*** Begin section ***

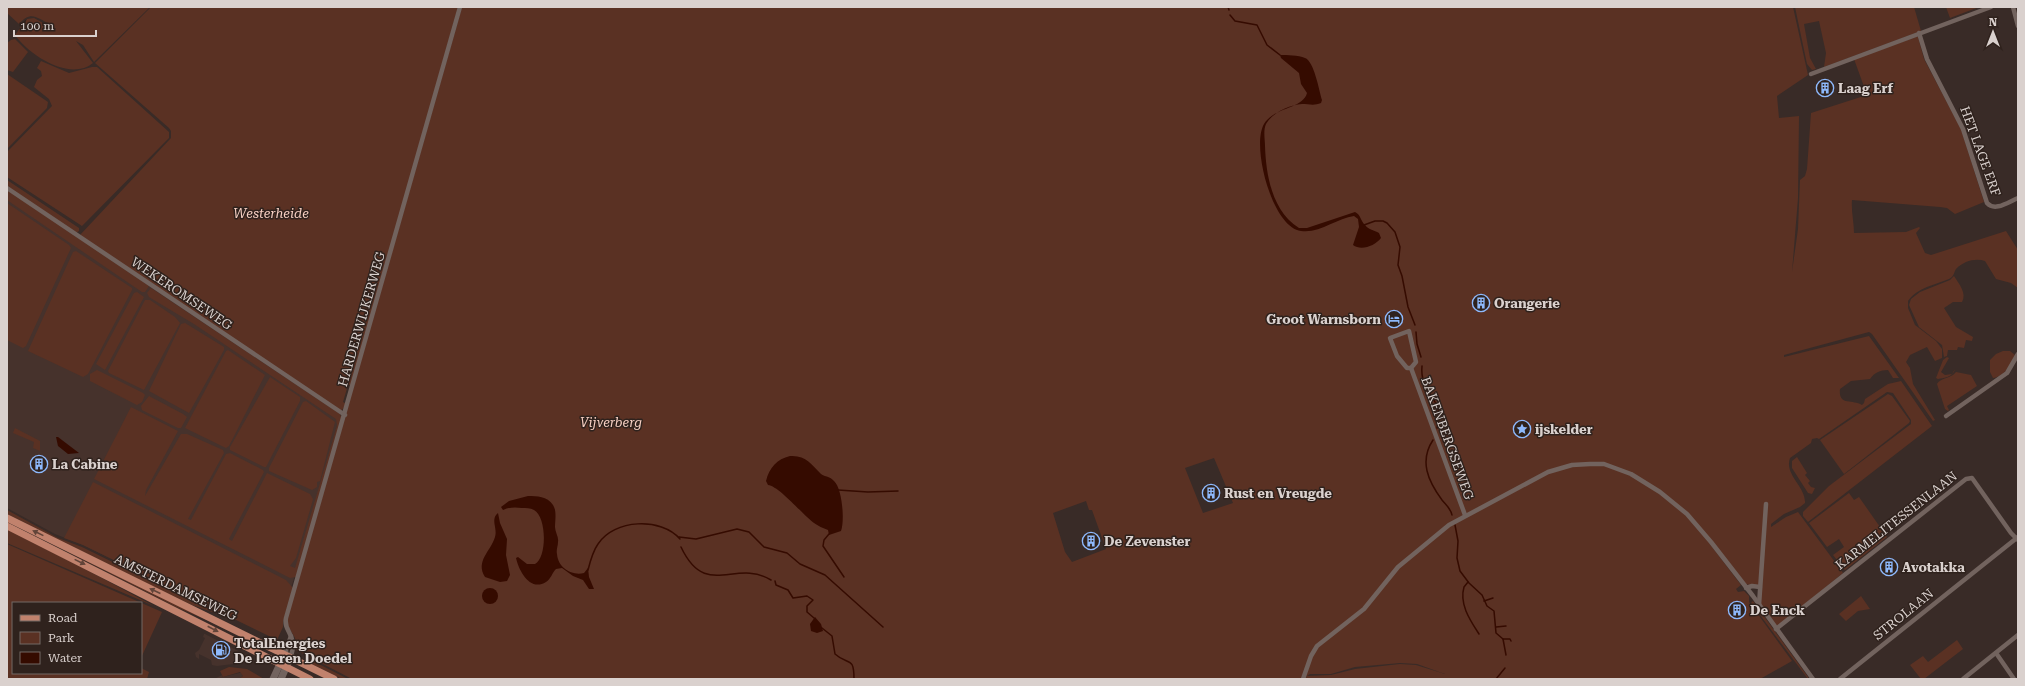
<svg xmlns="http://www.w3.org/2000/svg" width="2025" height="686" font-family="'Roboto Serif',serif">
	<rect width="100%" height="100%" fill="#392b27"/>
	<g fill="#46322c">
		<path d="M7,190L340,414L319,497L279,627L258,629L83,545L55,534L7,508Z"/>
		<path d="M204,634H205L252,658L250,662L217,666L212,665L211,660L199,654V659L196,657L195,653L199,650L205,638L203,637Z"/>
		<path d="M239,673H241L243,676L239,679H214L222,675L223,677Z"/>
	</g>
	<g fill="#5a3123" fill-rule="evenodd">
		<path d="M7,7H150L94,62L83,45L76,41L93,63C70,82 29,55 15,35L27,19L34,18L50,27L51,25C37,18 31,10 19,24L7,13Z"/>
		<path d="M151,7H458L352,385H348L343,402L347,404L341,411L80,235L171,138V131L169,128L95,63Z"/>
		<path d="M462,7H1793L1808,75L1777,96L1779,118L1799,116L1798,198L1792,272L1798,229L1800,180L1805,176L1807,169L1811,113L1867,95L1854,59L1916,37H1918L1924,59L1961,129L1984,202L1955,214L1947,208L1940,207L1852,200C1851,211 1854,222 1854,233L1906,232L1919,227L1920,228L1916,233L1925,253L1931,255L2006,231L2018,250V288L2011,283L1996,279L1985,261C1975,258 1964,261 1956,269C1954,272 1954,277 1949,279C1935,285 1918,287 1908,301V308L1915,325L1936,341L1942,349V358L1935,361L1927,347L1910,355L1906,362L1910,368L1913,384L1935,420L1933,421L1872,334L1869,332L1784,355V357L1869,336L1899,378H1893L1888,370C1880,370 1874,373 1870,379L1851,381L1840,389C1838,406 1852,399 1862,405L1864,403L1865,399L1888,384L1901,381L1932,426L1808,522L1803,516V512L1829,486L1911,424V420L1893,393L1887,392L1819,439L1817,438L1812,439L1811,443L1790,458C1784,475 1806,486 1805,503L1800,507L1784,514L1771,524V527L1786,517L1798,512L1843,573L1779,625H1776L1761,604V588L1746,584L1709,543L1741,585L1736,589L1738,592L1744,591L1749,596V602L1792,661L1760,679H1304L1306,676L1331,675L1355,669L1400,664L1416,665L1445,674L1417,664L1400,663L1355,667L1331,674H1310L1302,679H352L296,650L295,638L288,626L287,620ZM1214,458L1233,503L1203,513L1185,468ZM1086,501L1089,510H1092L1106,549L1072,562L1065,552L1053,513Z"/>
		<path d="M1795,7H1914L1921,31L1824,67L1826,53L1819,21L1804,24L1810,58L1816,69L1812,70L1807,64Z"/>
		<path d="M1946,7H1979L1950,18Z"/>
		<path d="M15,39L28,52L13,72L7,70V43L11,40Z"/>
		<path d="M41,61L69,73L92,67H97L169,132V138L161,146L82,226L7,177V152L52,106L49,99L34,87L37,80L42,76L41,71L37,68Z"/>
		<path d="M7,74L48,102L47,108L7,149Z"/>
		<path d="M7,180L79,228V231L76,233L7,187Z"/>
		<path d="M7,190L149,286L145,292H142L7,200Z"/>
		<path d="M7,203L69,245L71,248L26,346L23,348L7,340Z"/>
		<path d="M76,251L132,288V290L88,374L83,377L28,351L73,252Z"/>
		<path d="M1954,276C1959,284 1967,293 1962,302H1953L1944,308L1956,327L1973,337L1972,341L1966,340L1964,348L1958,347L1957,350H1948L1947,356L1944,357L1942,345L1919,327L1909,305L1911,299L1920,292L1950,280Z"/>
		<path d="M151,288L340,414L342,419L296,577L290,578L94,479L131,407L178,431L146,490L145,496L181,434H187L223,450L224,453L188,519L191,520L226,454L230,453L263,470L264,472L229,539L232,541L267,473L310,494L313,499L312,503L296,558L290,566L295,568L334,436L337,425L336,419L194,324L149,297L147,293Z"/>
		<path d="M137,292L144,297L105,370L96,364L134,293Z"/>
		<path d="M145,300H150L175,317L180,323L144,390L109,373L108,371Z"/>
		<path d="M185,323L224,347V350L189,413L149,391L181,324Z"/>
		<path d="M228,350L265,375L229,446L226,448L185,428L226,351Z"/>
		<path d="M2003,351H2010L2015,355C2011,364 2004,377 1993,378L1990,372V360L1996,354Z"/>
		<path d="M1947,357L1949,358L1941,372L1945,375L1952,374L1955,369C1953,377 1944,378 1938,379L1936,378L1943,360Z"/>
		<path d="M97,370L143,393L145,395L142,402L137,405L133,403L90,381V374Z"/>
		<path d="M1956,372L1971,375L1977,386L1947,406L1949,410L1948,411L1945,409L1937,384C1941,377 1951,379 1956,372Z"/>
		<path d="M270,377L300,397V401L266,467H264L230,450V447Z"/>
		<path d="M1888,394L1892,396L1910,421L1909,423L1844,474L1820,440Z"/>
		<path d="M149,396L183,414L187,417L181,428H178L142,410L141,406Z"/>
		<path d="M306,401L335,422L320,481L317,482V487L312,490L269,471V468L303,402Z"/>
		<path d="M15,428L40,441V451L33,448L34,442L13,433Z"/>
		<path d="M1797,457L1807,473L1805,475L1810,481L1808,483L1811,487L1815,488L1812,494L1808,493L1792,468V461Z"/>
		<path d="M93,482L286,580L293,588L283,622V627L277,640L83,545L64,538Z"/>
		<path d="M1849,493L1854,500L1859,497L1887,537L1845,570L1833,555L1844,547L1839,539L1827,547L1809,523Z"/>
		<path d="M7,510L58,538L82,547L218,614L192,605L154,587L7,514Z"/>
		<path d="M7,521L272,651L271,652L209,621L176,607Z"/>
		<path d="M7,529L74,563L154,606L7,543Z"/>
		<path d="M7,544L162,612L141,658V603H13V673H141V668L149,672L147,679H7Z"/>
		<path d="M1861,596L1870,609L1858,611L1846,621L1839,614Z"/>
		<path d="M1753,601L1808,677V679L1751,603Z"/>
		<path d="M1957,640L1963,649L1924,679H1921L1910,665L1923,656L1928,662Z"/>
		<path d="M307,658L348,679H342L306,661Z"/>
		<path d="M229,667L247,669L264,679H239L243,676L240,672L223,677L220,671Z"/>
	</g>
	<g fill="#350b00">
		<path d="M1280,55C1287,55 1298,55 1305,58C1314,61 1319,90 1322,100L1321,103C1314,106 1309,104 1302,104C1289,105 1272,113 1266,124C1263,131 1265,139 1265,146C1266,175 1272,211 1299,228H1307L1355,212C1361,215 1360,220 1365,225C1369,230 1374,230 1379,233L1381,238C1375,246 1361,251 1353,245L1359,227L1358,219L1354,216C1337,218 1319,234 1301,231C1272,227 1251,146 1264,124C1274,107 1303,109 1307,93L1301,84L1299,73L1281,58Z"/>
		<path d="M56,437H58L79,453L68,454L58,446Z"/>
		<path d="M790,456C806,455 811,464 821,474C825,477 830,476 834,481C842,488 845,520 841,531L829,535L828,530C823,528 818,526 814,523C803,515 779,486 768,485L766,481C769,468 777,459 790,456Z"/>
		<path d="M528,496C537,496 547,496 553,505C557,511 555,520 555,527C555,532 559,537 558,542C558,546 556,550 557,554C558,568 572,576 584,573L588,568L589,577L594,589H589L583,580L573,576L562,568L556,569C552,573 551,579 546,582C530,592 519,571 516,558L518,557L527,564H535C547,558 547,517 534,510C530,508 526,508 522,508C515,507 510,507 503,510L501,507L509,501Z"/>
		<path d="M498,513L500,523L507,539L506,555L510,575L507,581L500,582L485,577C475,561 491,551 495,537C498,529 490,519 498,513Z"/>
		<circle cx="490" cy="596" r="8"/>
		<path d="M815,617L821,624L823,631L817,633L811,631L810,624Z"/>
	</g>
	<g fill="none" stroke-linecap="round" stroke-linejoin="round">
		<g stroke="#350b00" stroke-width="1.5">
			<path d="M1228,7L1229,10"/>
			<path d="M1230,15L1235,21L1257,25L1267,45L1280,55"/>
			<path d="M1364,225L1375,221H1383L1387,223L1395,232L1400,247L1398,265L1402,276L1408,307L1415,325"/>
			<path d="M1416,332L1417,344L1421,357"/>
			<path d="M1422,366C1419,394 1447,400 1437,428"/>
			<path d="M1433,440C1419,461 1428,481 1442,500C1446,505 1451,509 1452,515"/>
			<path d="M838,490L868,492L898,491"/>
			<path d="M1455,525L1458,541L1457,558L1460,571L1469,583L1482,595L1487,606L1494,611L1496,633L1503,639L1506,655"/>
			<path d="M829,534L824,540L823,546L844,577"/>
			<path d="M679,537L696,539L737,529L749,532L764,547L787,553L800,564L825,575L883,627"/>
			<path d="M681,547C706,600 735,558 771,580"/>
			<path d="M588,570C590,562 593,551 598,544C614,519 661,517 680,539"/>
			<path d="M775,581L776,585L788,590L793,598L807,596L813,600L807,606V612L814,618"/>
			<path d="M1468,582L1464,587C1459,604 1470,620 1479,634"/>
			<path d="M1484,601L1493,598"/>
			<path d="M1496,627L1506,626"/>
			<path d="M822,628L832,636L835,654C848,666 854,655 854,679"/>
			<path d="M1503,639H1510L1511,641"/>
			<path d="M1496,679L1505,668"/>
		</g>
		<g stroke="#72635e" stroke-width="4.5">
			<path d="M2013,7L2018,26"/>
			<path d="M1919,33L1927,59L1963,129L1987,203C1995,212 2008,202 2018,198"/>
			<path d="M1811,74L1991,7"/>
			<path d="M7,188L345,415"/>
			<path d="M1409,331L1416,362L1411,368H1407L1397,356L1390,338Z"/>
			<path d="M1411,368L1465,515"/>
			<path d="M1946,416L2007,373L2018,354"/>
			<path d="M1746,588L1752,586L1760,587"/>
			<path d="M1759,605L1766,504"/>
			<path d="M1776,629L1966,479L1972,478L2011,533L2018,540"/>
			<path d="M285,653L291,636"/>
			<path d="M1996,653L2014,679"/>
			<path d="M291,656C298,634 283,632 286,618L460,7"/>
			<path d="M1303,679L1311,656L1317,646L1364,609L1398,567L1449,525L1548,472L1572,465L1590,464H1604L1631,474L1660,492L1687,514L1711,542L1753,596L1813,679"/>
			<path d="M1840,679L2018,537"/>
			<path d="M1963,679L2018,635"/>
		</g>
		<g stroke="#72635e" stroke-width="7">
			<path d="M273,679L285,653"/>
			<path d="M281,679L291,656"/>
		</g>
		<g stroke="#c1826d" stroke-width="7">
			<path d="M7,518L334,679"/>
			<path d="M7,526L310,679"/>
		</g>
	</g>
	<defs><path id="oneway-solid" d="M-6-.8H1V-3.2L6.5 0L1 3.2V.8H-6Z"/></defs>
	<g fill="#624439">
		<use href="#oneway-solid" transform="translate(38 533) rotate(-154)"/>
		<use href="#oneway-solid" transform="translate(80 562) rotate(26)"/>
		<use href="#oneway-solid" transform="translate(155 591) rotate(-155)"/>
		<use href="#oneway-solid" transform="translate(213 629) rotate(27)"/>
	</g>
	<defs>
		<symbol id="building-ring" viewBox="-11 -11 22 22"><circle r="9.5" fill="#2f221d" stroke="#8eb9fc" stroke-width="1.5"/><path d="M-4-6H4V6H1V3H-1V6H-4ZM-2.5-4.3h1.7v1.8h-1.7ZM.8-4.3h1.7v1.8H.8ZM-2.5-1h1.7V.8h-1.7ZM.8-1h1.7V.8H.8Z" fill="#8eb9fc"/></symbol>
		<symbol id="hotel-ring" viewBox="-11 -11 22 22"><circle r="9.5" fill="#2f221d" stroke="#8eb9fc" stroke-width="1.5"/><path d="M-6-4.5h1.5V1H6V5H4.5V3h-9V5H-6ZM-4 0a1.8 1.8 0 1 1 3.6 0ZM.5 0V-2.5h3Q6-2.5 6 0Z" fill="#8eb9fc"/></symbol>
		<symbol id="sight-ring" viewBox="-11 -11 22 22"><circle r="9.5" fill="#2f221d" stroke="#8eb9fc" stroke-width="1.5"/><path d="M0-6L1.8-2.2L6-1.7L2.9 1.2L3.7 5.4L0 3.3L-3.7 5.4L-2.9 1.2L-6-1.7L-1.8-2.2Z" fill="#8eb9fc"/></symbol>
		<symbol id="fuel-ring" viewBox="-11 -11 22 22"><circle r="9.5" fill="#2f221d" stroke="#8eb9fc" stroke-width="1.5"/><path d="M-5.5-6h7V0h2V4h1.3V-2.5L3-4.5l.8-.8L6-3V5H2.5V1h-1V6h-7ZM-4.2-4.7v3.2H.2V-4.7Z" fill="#8eb9fc"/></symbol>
	</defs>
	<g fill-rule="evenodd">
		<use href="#building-ring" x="1815" y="78" width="20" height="20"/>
		<use href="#building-ring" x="1471" y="293" width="20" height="20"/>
		<use href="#hotel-ring" x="1384" y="309" width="20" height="20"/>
		<use href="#sight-ring" x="1512" y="419" width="20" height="20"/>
		<use href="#building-ring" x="29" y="454" width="20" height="20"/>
		<use href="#building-ring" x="1201" y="483" width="20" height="20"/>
		<use href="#building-ring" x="1081" y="531" width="20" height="20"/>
		<use href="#building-ring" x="1879" y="557" width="20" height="20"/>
		<use href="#building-ring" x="1727" y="600" width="20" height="20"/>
		<use href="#fuel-ring" x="211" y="640" width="20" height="20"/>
	</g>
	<g text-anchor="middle" stroke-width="3" stroke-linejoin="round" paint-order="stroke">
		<g font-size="13" font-weight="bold" fill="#dad1ce" stroke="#2f221d" text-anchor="start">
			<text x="1838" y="93">Laag Erf</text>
			<text x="1494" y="308">Orangerie</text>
			<text x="1381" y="324" text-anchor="end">Groot Warnsborn</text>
			<text x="1535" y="434">ijskelder</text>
			<text x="52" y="469">La Cabine</text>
			<text x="1224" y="498">Rust en Vreugde</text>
			<text x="1104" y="546">De Zevenster</text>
			<text x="1902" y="572">Avotakka</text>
			<text x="1750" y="615">De Enck</text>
			<text x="234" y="648">TotalEnergies<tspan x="234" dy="15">De Leeren Doedel</tspan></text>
		</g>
		<g font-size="13" fill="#dad1ce" stroke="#2f221d">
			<text transform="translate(1981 151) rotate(70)" y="5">HET LAGE ERF</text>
			<text transform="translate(182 293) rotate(34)" y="5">WEKEROMSEWEG</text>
			<text transform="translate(361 319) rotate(-74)" y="5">HARDERWIJKERWEG</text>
			<text transform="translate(1448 438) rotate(70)" y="5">BAKENBERGSEWEG</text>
			<text transform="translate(1896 520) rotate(-38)" y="5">KARMELITESSENLAAN</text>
			<text transform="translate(176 587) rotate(26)" y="5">AMSTERDAMSEWEG</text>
			<text transform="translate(1903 614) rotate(-39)" y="5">STROLAAN</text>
		</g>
		<g font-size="13" font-style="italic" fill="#f6cfc2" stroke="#2f221d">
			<text x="271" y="218">Westerheide</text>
			<text x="611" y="427">Vijverberg</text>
		</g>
	</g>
	<rect width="2025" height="686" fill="none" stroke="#dad1ce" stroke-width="16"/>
	<rect x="12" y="602" width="130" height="72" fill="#2f221d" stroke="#736864"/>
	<rect x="20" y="615" width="20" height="6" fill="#c1826d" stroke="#736864"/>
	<text x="48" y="622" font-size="12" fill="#dad1ce">Road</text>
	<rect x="20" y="632" width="20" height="12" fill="#5a3123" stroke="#736864"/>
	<text x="48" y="642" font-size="12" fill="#dad1ce">Park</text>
	<rect x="20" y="652" width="20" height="12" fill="#350b00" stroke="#736864"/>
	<text x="48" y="662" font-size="12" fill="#dad1ce">Water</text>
	<g transform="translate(1993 32)" stroke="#2f221d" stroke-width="3" paint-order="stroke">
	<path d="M0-3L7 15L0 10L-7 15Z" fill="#dad1ce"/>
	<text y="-6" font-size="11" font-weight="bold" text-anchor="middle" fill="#dad1ce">N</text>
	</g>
	<path d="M14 30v6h82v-6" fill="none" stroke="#dad1ce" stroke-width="2"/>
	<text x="20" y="30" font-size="12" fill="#dad1ce" stroke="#2f221d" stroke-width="3" paint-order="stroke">100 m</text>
</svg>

*** End section ***

_EXERCISE DETAILS_.
Report back each line of the entries that holds the string "middle".

_ANSWER SECTION_.
	<g text-anchor="middle" stroke-width="3" stroke-linejoin="round" paint-order="stroke">
	<text y="-6" font-size="11" font-weight="bold" text-anchor="middle" fill="#dad1ce">N</text>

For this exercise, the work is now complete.